(Document extract)
================

To put things in a nutshell: if we do not know where an ideological rebellion is coming from, if we do not know the depth of its historical roots, there is a high probability of being unable to discern what its political significance, impact and future are, thus to what degree it can assist or otherwise the proletarian class struggle against imperialism, on both the global and the national level.
I could stop here, but I must however go further.
Verret is perfectly entitled to devote a study to the ideology of the May student actions. However, he does not stop at discussing the student rebellion. He also speaks of the workers’ strike. When he speaks of the workers’ strike he speaks a Marxist language, no longer a psycho-sociological one. And yet, in an article addressed above all to students, I believe he should consider it politically indispensable above all else to redress the mistaken representation of the May events that the majority of students still cultivate. It is impossible, ten months after May 1968, and given the state of extreme ideological confusion in which very many students who see themselves as ‘revolutionary’ or simply ‘progressive’ find themselves, to believe that things have been sufficiently clarified on this point, and that for the students, May was above all a ‘May of the proletarians’. I know that this point has been emphasized by the Party, but many students, who have not been touched by the positions taken by the Party (for reasons that need to be analysed, as they are serious ones), still maintain illusions as to the real order of things. To be able to speak to them, assuming that one was capable of presenting a genuine scientific sociological analysis of their ideology, the first requirement would be to explicitly put things in their true order, and say what May 1968 was.
What was May 1968 in France?
An encounter between, on the one hand, a general strike that was to my knowledge unprecedented in Western history in terms of both number of participants and duration, and, on the other hand, actions that were not just those of students, but also of school students and ‘intellectuals’ (involving young ‘intellectual workers’, doctors, architects, artists, journalists, lawyers, engineers, salaried staff, junior and middle executives, etc.).
In this encounter, the workers’ general strike was overwhelmingly the absolutely determinant event, while the actions of students, school students and ‘intellectuals’ that chronologically preceded these, though a new event of great importance, were subordinate.

================

Source data
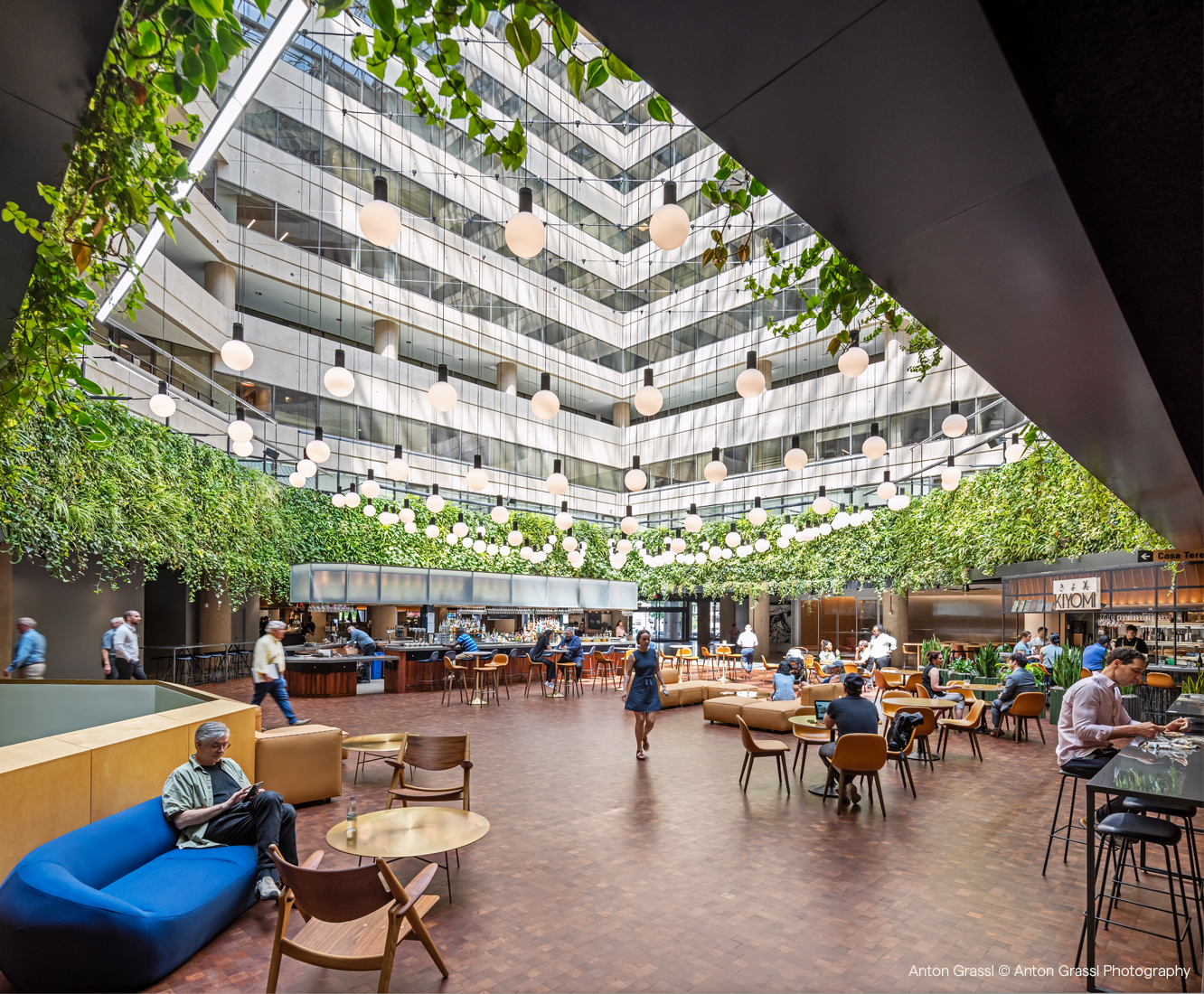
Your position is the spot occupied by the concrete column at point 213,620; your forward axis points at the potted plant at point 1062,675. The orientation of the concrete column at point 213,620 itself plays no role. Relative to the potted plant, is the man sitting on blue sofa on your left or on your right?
right

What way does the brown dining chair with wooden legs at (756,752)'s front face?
to the viewer's right

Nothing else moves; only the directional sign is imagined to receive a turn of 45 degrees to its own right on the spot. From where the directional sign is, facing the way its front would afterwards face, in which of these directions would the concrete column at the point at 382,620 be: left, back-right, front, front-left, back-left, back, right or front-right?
front-right

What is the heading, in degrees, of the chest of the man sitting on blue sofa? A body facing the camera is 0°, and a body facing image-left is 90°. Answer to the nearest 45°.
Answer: approximately 315°

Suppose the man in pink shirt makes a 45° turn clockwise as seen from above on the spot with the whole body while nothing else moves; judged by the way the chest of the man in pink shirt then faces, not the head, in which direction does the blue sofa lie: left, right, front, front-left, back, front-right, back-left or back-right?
right

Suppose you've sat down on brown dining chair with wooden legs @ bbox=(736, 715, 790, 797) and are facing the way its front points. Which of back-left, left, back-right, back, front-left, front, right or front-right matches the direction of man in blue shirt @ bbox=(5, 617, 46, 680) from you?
back

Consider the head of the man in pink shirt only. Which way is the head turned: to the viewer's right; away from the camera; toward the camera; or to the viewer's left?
to the viewer's right

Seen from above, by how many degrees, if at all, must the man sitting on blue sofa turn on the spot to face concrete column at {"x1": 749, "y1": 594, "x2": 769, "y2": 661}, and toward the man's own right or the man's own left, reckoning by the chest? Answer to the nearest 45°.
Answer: approximately 90° to the man's own left

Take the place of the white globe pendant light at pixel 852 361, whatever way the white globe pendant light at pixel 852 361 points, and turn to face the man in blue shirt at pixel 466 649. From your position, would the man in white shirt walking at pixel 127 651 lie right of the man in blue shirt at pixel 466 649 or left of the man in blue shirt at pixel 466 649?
left

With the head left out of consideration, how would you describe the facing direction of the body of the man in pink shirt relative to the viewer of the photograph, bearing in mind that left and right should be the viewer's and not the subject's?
facing to the right of the viewer

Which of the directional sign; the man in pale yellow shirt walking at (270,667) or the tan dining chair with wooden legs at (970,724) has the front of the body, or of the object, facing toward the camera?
the directional sign

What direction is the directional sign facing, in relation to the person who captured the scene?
facing the viewer

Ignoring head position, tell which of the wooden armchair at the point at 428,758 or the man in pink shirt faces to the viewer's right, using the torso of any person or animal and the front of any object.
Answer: the man in pink shirt

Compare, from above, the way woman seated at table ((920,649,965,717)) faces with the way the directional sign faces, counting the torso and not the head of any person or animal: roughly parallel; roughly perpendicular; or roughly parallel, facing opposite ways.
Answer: roughly perpendicular
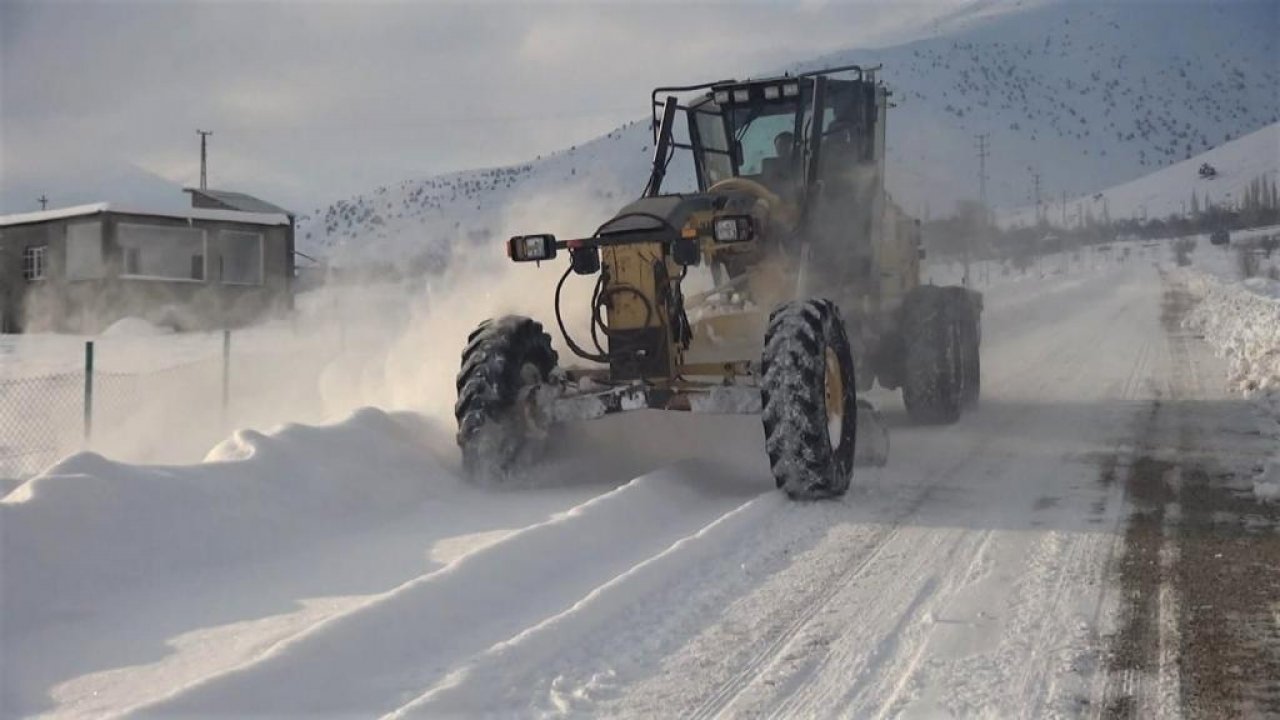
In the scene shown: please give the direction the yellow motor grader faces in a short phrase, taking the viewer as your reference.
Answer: facing the viewer and to the left of the viewer

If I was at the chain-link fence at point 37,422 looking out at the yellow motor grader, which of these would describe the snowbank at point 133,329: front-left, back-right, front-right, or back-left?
back-left

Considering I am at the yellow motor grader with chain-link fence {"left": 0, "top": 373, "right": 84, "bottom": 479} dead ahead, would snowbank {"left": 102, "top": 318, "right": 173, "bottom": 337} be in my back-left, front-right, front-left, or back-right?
front-right

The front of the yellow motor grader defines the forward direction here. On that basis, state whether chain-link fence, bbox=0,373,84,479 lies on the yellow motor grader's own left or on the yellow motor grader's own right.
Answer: on the yellow motor grader's own right

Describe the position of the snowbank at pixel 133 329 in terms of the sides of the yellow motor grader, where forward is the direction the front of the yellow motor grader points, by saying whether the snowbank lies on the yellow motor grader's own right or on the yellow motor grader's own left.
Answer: on the yellow motor grader's own right

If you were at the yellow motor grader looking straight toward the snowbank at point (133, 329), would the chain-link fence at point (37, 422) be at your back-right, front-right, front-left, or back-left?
front-left
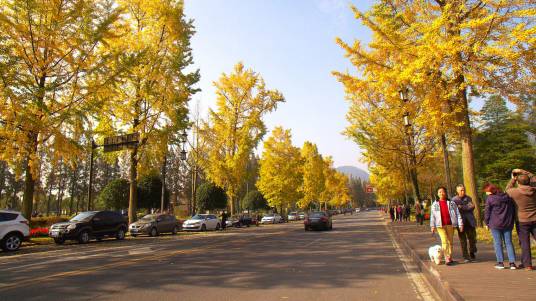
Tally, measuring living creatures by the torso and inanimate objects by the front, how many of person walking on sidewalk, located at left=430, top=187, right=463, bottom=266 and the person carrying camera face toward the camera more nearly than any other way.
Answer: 1

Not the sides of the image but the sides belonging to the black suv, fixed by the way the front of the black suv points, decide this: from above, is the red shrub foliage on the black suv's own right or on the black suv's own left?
on the black suv's own right

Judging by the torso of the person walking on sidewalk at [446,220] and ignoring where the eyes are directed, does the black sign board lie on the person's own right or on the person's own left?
on the person's own right

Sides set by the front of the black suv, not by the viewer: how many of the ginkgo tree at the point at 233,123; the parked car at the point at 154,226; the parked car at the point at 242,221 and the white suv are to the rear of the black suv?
3

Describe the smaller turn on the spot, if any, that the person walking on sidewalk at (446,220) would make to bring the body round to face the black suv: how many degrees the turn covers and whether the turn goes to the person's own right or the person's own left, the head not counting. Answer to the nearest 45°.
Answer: approximately 90° to the person's own right

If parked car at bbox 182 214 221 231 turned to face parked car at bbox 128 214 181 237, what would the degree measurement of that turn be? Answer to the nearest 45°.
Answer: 0° — it already faces it
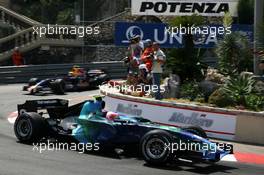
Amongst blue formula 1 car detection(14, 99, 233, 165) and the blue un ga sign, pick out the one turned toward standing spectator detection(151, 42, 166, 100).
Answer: the blue un ga sign

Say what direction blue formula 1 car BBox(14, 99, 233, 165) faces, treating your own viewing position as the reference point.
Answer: facing the viewer and to the right of the viewer

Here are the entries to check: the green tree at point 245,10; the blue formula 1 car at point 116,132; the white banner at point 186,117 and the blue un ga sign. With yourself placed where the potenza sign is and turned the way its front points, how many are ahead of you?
3

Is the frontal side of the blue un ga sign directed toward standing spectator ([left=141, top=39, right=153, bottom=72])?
yes

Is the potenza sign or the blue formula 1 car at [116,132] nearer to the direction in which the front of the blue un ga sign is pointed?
the blue formula 1 car

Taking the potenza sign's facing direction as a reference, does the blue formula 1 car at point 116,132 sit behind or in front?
in front

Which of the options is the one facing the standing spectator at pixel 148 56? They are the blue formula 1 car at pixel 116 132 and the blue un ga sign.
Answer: the blue un ga sign

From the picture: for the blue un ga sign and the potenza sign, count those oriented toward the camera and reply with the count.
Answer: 2

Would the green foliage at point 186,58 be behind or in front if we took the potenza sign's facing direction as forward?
in front
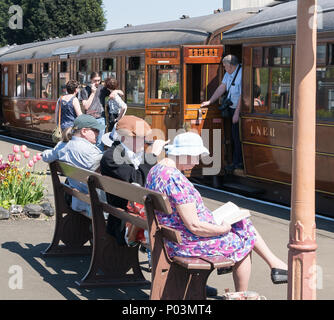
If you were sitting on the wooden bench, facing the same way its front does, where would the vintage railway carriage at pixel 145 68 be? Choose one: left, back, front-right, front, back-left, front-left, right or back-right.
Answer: front-left

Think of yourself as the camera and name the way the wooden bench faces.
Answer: facing away from the viewer and to the right of the viewer

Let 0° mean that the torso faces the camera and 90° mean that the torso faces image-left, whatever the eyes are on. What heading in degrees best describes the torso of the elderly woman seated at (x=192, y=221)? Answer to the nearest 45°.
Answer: approximately 270°

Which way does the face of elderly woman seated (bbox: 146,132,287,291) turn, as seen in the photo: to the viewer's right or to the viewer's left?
to the viewer's right

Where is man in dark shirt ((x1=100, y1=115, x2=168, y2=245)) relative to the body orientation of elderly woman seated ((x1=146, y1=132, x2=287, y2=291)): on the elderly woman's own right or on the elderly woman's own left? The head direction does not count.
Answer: on the elderly woman's own left

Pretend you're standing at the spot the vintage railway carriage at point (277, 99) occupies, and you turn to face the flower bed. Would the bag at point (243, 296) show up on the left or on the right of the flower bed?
left

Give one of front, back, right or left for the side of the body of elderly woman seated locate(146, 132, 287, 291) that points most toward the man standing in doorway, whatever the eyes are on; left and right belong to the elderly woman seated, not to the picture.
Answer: left

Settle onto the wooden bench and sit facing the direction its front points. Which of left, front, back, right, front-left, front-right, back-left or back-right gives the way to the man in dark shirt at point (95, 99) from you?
front-left
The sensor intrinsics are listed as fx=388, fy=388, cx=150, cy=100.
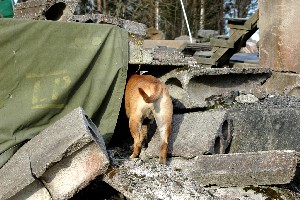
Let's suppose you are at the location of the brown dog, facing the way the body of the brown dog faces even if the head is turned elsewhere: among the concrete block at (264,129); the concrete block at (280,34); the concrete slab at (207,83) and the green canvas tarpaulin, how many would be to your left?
1

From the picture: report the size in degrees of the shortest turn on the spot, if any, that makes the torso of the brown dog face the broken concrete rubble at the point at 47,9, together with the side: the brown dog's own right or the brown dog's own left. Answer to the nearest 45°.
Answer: approximately 45° to the brown dog's own left

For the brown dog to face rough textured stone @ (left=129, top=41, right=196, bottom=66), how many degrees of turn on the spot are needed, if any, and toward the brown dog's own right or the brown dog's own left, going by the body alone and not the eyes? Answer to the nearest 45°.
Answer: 0° — it already faces it

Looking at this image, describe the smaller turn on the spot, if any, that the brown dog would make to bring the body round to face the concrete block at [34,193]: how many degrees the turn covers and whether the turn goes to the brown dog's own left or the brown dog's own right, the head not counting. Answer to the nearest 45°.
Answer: approximately 135° to the brown dog's own left

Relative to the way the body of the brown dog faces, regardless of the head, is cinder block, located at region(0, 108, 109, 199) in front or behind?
behind

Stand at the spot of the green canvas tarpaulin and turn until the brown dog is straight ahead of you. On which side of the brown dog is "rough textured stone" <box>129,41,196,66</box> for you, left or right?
left

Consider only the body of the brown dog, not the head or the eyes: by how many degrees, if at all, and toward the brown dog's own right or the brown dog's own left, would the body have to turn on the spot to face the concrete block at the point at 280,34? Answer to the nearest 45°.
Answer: approximately 45° to the brown dog's own right

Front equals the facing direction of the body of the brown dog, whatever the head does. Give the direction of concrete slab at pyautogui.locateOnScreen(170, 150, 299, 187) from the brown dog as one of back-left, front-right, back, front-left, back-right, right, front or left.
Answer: back-right

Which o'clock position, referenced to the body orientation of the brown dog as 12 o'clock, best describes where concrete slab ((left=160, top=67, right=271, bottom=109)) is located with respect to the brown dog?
The concrete slab is roughly at 1 o'clock from the brown dog.

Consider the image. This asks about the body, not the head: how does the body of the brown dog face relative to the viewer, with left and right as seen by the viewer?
facing away from the viewer
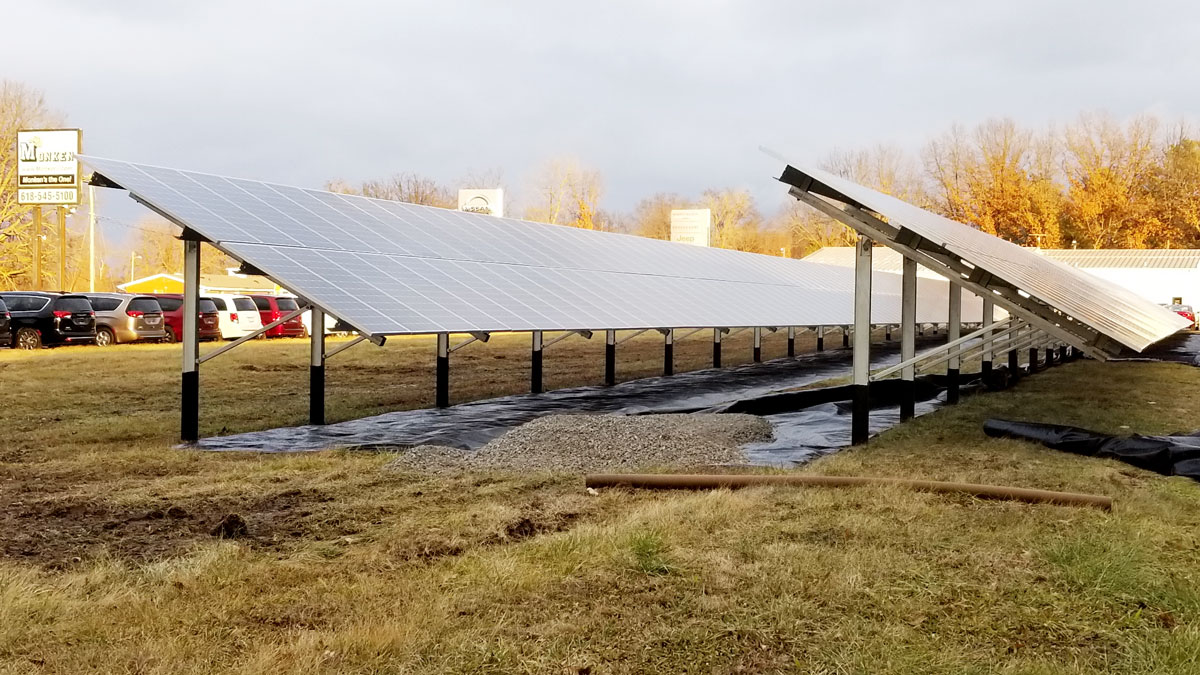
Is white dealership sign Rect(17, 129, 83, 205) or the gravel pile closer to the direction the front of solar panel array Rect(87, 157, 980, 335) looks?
the gravel pile

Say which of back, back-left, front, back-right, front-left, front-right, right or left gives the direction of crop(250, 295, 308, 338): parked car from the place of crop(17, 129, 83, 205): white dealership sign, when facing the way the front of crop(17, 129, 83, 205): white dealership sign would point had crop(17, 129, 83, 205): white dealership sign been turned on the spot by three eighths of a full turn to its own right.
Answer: back

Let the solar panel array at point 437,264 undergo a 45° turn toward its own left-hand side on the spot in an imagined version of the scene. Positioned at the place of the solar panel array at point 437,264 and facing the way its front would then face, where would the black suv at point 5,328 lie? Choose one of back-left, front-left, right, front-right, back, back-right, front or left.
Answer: back-left

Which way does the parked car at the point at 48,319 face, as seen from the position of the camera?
facing away from the viewer and to the left of the viewer

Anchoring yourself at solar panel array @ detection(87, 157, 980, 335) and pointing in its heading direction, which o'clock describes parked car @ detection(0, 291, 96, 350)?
The parked car is roughly at 6 o'clock from the solar panel array.

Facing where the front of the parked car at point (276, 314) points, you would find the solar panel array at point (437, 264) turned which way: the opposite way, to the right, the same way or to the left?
the opposite way

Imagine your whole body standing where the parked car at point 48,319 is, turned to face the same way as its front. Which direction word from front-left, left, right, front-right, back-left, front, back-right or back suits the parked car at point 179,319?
right

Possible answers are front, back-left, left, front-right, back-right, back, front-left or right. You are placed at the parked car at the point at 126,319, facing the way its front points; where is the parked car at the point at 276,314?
right

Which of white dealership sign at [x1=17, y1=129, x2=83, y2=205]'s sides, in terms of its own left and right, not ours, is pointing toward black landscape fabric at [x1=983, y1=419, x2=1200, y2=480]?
front

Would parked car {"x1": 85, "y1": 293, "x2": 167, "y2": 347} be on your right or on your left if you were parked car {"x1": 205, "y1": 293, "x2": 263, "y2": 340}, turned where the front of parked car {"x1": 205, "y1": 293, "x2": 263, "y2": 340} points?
on your left

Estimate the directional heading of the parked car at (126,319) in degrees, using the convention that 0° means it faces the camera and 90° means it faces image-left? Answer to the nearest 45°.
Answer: approximately 135°

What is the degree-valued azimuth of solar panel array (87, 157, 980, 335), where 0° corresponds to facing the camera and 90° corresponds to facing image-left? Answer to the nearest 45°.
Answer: approximately 315°
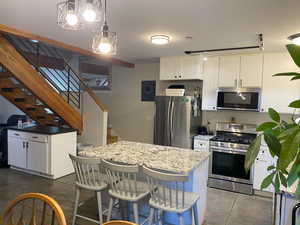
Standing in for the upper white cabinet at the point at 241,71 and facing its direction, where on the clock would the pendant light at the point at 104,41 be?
The pendant light is roughly at 1 o'clock from the upper white cabinet.

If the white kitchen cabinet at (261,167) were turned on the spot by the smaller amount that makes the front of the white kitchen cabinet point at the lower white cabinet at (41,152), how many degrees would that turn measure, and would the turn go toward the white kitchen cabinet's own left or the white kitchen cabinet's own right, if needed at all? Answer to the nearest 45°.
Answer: approximately 90° to the white kitchen cabinet's own right

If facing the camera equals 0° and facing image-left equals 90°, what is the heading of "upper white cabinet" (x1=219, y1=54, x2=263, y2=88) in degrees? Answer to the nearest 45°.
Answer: approximately 0°

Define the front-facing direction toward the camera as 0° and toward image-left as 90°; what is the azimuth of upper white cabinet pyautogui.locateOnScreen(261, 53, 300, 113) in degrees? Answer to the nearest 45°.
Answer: approximately 0°

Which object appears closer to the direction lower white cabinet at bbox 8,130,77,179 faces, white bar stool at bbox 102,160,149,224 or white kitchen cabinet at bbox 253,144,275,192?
the white bar stool

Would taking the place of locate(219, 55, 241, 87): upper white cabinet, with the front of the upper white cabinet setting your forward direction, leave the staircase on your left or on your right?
on your right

================

(Questions on the material)
1. Answer these questions using the passage on May 1968.
(a) According to the passage, how many months after May 1968 is it impossible to believe that things have been sufficiently clarified?
(b) What kind of language does Verret speak when he speaks of the workers' strike?
(c) Which event does the passage call "the absolutely determinant event" of the encounter?
2. Reproduce word for word the part of the passage on May 1968 between "An encounter between, on" and "importance, were subordinate.", inclusive.
The rows have no connection to the passage on May 1968.

(Results for the exercise)
1.
(a) Ten months.
(b) A Marxist language.
(c) The workers' general strike.

2.
An encounter between, on the one hand, a general strike that was to my knowledge unprecedented in Western history in terms of both number of participants and duration, and, on the other hand, actions that were not just those of students, but also of school students and ‘intellectuals’ (involving young ‘intellectual workers’, doctors, architects, artists, journalists, lawyers, engineers, salaried staff, junior and middle executives, etc.).
In this encounter, the workers’ general strike was overwhelmingly the absolutely determinant event, while the actions of students, school students and ‘intellectuals’ that chronologically preceded these, though a new event of great importance, were subordinate.